QGIS is popular free GIS software released in 2009. Numerous users and volunteers have joined the community to make it better. It uses Python as the console language, which makes users efficiently process data in a graphic or script-based fashion. You can also make your plugins to increase working efficiency. QGIS supports various operating systems, even including Android!

2.4.2. ArcGIS#

ArcGIS is a well-known business GIS software designed by Esri. This name ArcGIS actually refers to a bunch of packages as Esri fine-tunes their products based on various needs, and we can choose the best package to work for different goals. Python is also the scripting language supported by ArcGIS. Unfortunately, ArcGIS is only available on Windows.

2.4.3. Google Earth#

Strictly speaking, Google Earth is only “Globe software.” We are supposed to view geospatial data using this software instead of editing them. In Google Earth, we can only set up simple features or browse data from other sources. However, this software is still capable of many tasks. Google Earth now supports any platform, including Android, and both standard and professional versions are provided.
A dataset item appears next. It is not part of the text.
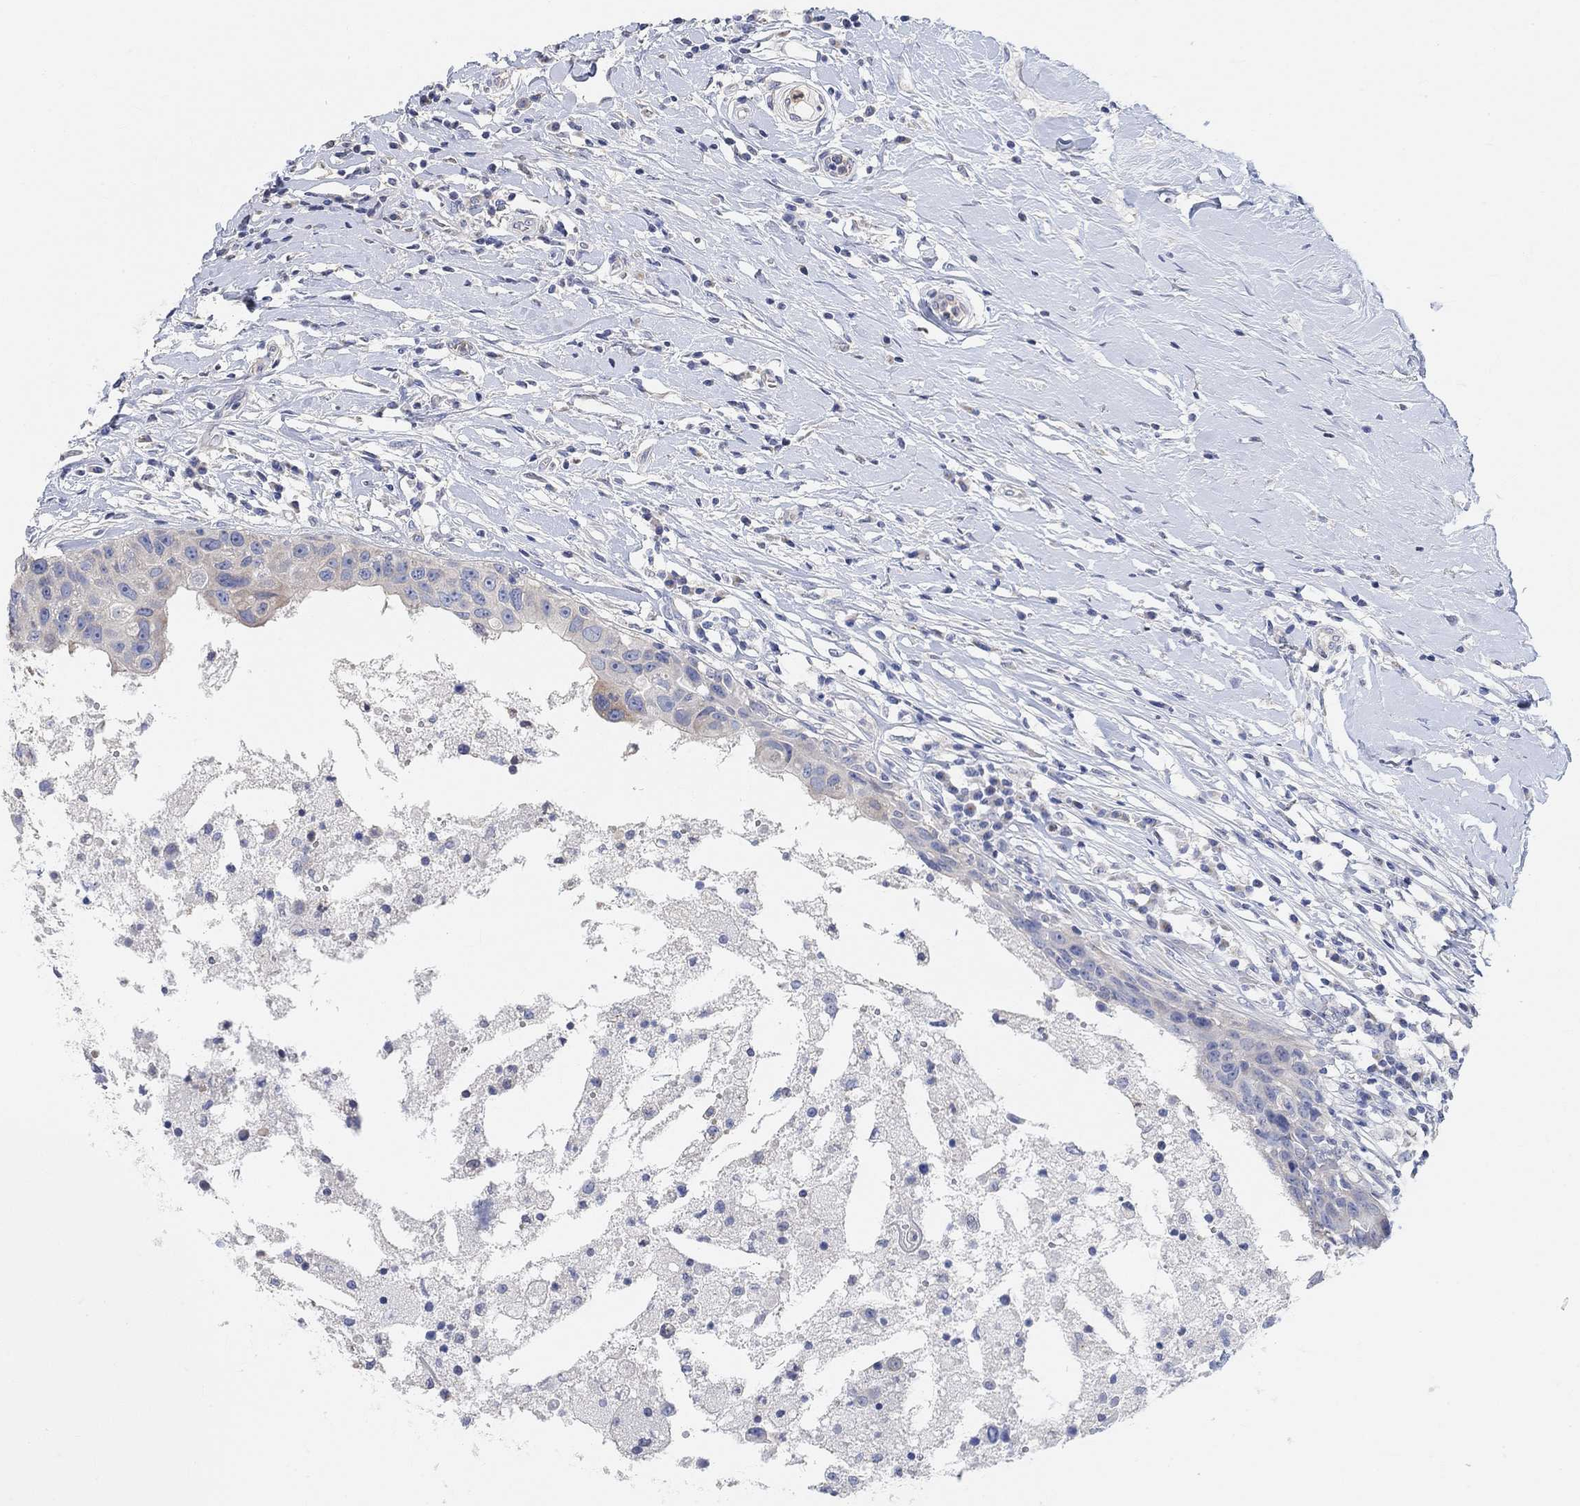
{"staining": {"intensity": "negative", "quantity": "none", "location": "none"}, "tissue": "breast cancer", "cell_type": "Tumor cells", "image_type": "cancer", "snomed": [{"axis": "morphology", "description": "Duct carcinoma"}, {"axis": "topography", "description": "Breast"}], "caption": "IHC micrograph of neoplastic tissue: breast cancer stained with DAB (3,3'-diaminobenzidine) exhibits no significant protein expression in tumor cells.", "gene": "NLRP14", "patient": {"sex": "female", "age": 27}}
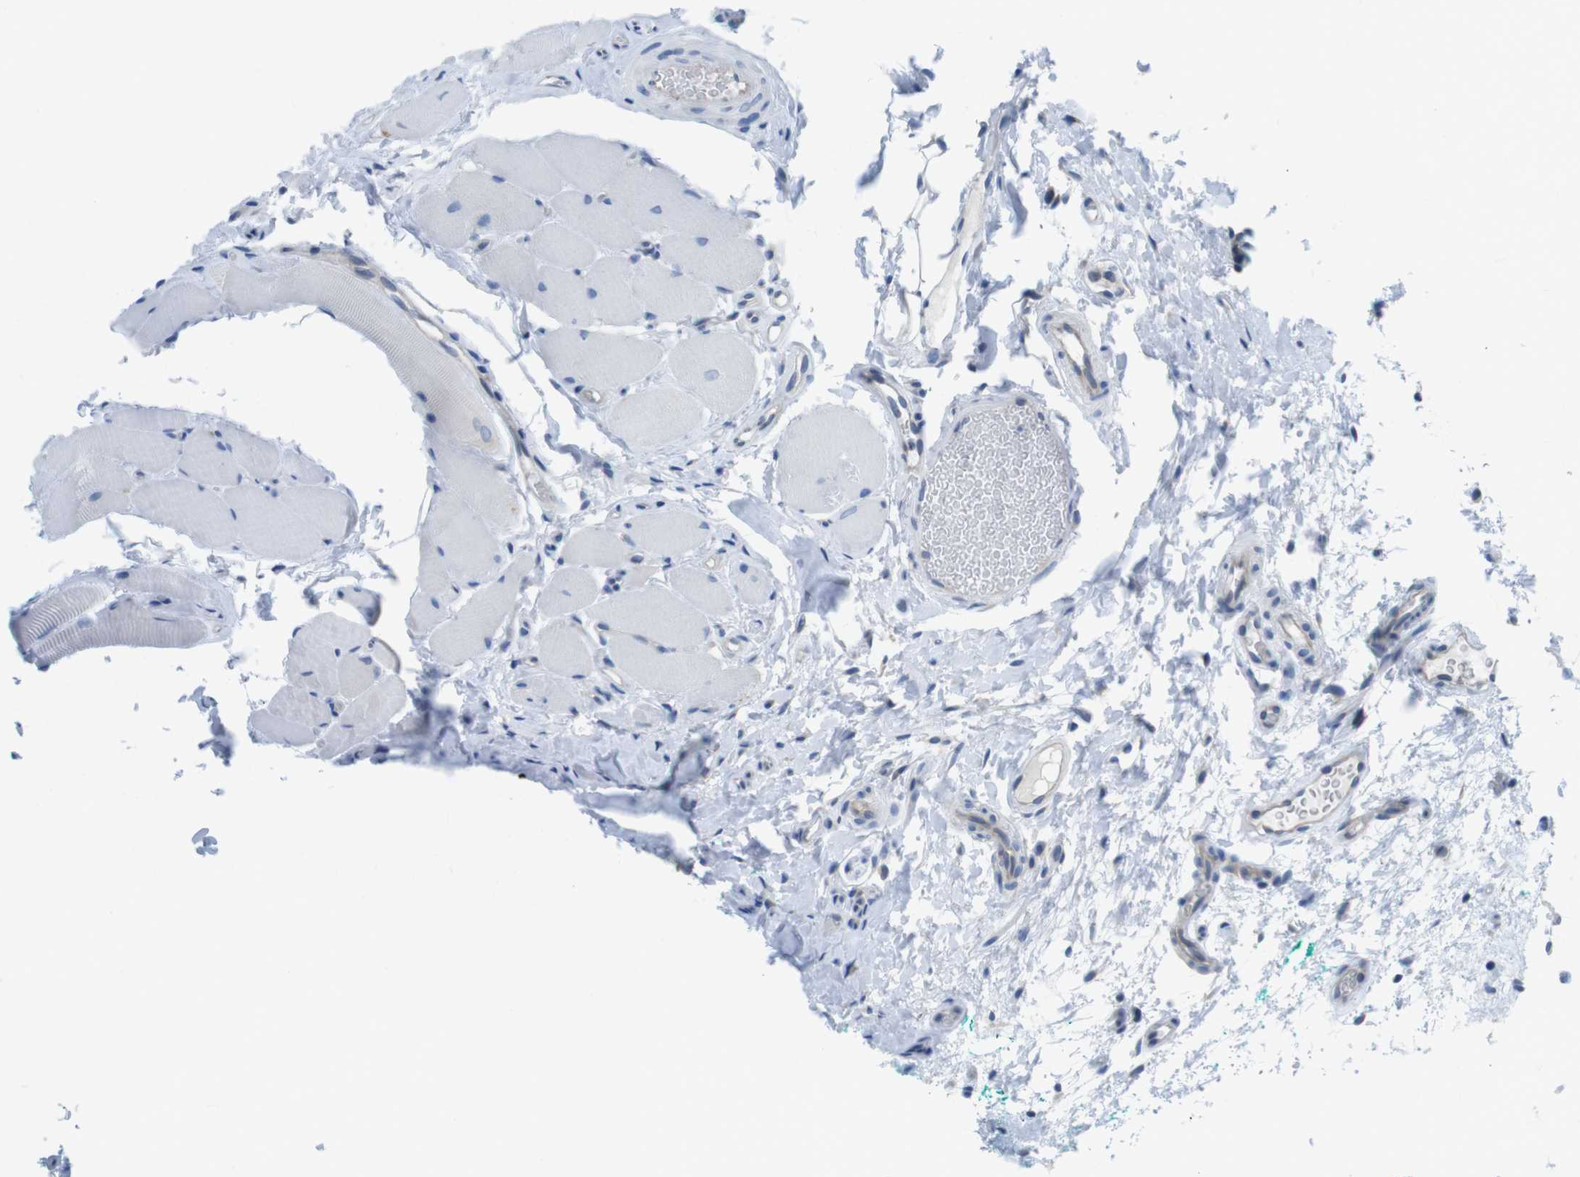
{"staining": {"intensity": "negative", "quantity": "none", "location": "none"}, "tissue": "oral mucosa", "cell_type": "Squamous epithelial cells", "image_type": "normal", "snomed": [{"axis": "morphology", "description": "Normal tissue, NOS"}, {"axis": "topography", "description": "Skeletal muscle"}, {"axis": "topography", "description": "Oral tissue"}], "caption": "This is an IHC photomicrograph of benign oral mucosa. There is no positivity in squamous epithelial cells.", "gene": "CLPTM1L", "patient": {"sex": "male", "age": 58}}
2.5. Image viewing, processing, and editing software#

GMT 6 users can select the output map format, for example, vector-format PDF or image-format PNG. Nevertheless, to tweak the map just a little (e.g., adjusting resolution and image size), it is still easier to use an image processor as it saves your time from rerunning the GMT script. Here I list two popular open-science tools to help expedite your task:

2.5.1. ImageMagick#

An open-source and free package for image processing. It includes numerous commands; each of them has various options. It also supports many image or vector formats. You can run the command convert to easily adjust images. ImageMagick is available on several platforms and is pre-installed on Linux as one of the standard OS packages.

2.5.2. Inkscape#

If you are a fan of free software or you are using Linux, Inkscape would suit you the best for tackling vectorized images. It is also available on non-Linux platforms.

If you would like to have the options from the proprietary software, Adobe Illustrator and CorelDRAW are two good ones.